Task requirements:
Restate the data below word for word, omitting pictures.
===============
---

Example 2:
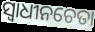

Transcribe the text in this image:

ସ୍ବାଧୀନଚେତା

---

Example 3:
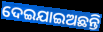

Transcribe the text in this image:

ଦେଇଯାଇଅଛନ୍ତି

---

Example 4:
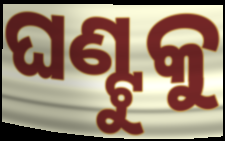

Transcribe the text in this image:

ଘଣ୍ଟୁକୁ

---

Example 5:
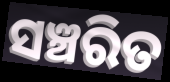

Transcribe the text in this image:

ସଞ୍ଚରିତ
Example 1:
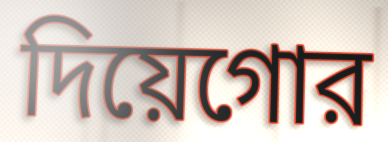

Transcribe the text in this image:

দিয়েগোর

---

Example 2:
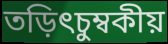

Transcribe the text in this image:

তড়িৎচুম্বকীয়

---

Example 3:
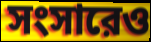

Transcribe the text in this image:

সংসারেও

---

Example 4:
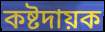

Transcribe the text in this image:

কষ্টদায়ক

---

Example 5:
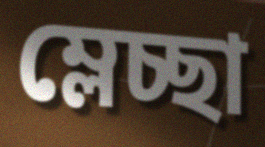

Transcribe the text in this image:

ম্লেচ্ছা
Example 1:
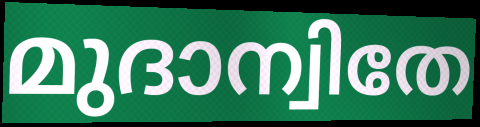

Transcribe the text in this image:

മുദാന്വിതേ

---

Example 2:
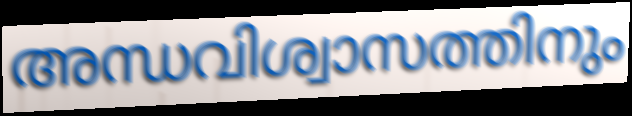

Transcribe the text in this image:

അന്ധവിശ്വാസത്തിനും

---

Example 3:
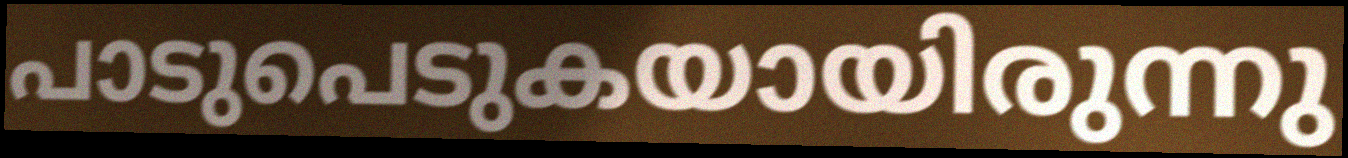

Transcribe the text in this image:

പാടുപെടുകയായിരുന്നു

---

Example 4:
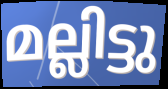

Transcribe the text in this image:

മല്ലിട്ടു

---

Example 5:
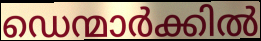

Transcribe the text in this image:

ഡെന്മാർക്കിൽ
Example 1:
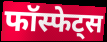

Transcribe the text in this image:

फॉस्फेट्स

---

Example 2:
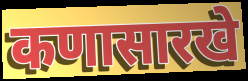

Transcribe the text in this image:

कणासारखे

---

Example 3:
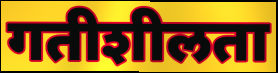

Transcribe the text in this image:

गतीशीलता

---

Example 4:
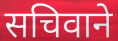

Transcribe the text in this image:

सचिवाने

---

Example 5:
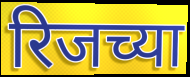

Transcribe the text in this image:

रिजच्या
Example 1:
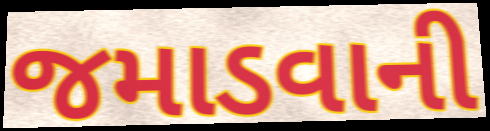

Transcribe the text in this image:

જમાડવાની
===============
Reply to the task:
---

Example 2:

Transcribe the text in this image:

ସ୍ବାଧୀନଚେତା

---

Example 3:

Transcribe the text in this image:

ଦେଇଯାଇଅଛନ୍ତି

---

Example 4:

Transcribe the text in this image:

ଘଣ୍ଟୁକୁ

---

Example 5:

Transcribe the text in this image:

ସଞ୍ଚରିତ
Example 1:

Transcribe the text in this image:

দিয়েগোর

---

Example 2:

Transcribe the text in this image:

তড়িৎচুম্বকীয়

---

Example 3:

Transcribe the text in this image:

সংসারেও

---

Example 4:

Transcribe the text in this image:

কষ্টদায়ক

---

Example 5:

Transcribe the text in this image:

ম্লেচ্ছা
Example 1:

Transcribe the text in this image:

മുദാന്വിതേ

---

Example 2:

Transcribe the text in this image:

അന്ധവിശ്വാസത്തിനും

---

Example 3:

Transcribe the text in this image:

പാടുപെടുകയായിരുന്നു

---

Example 4:

Transcribe the text in this image:

മല്ലിട്ടു

---

Example 5:

Transcribe the text in this image:

ഡെന്മാർക്കിൽ
Example 1:

Transcribe the text in this image:

फॉस्फेट्स

---

Example 2:

Transcribe the text in this image:

कणासारखे

---

Example 3:

Transcribe the text in this image:

गतीशीलता

---

Example 4:

Transcribe the text in this image:

सचिवाने

---

Example 5:

Transcribe the text in this image:

रिजच्या
Example 1:

Transcribe the text in this image:

જમાડવાની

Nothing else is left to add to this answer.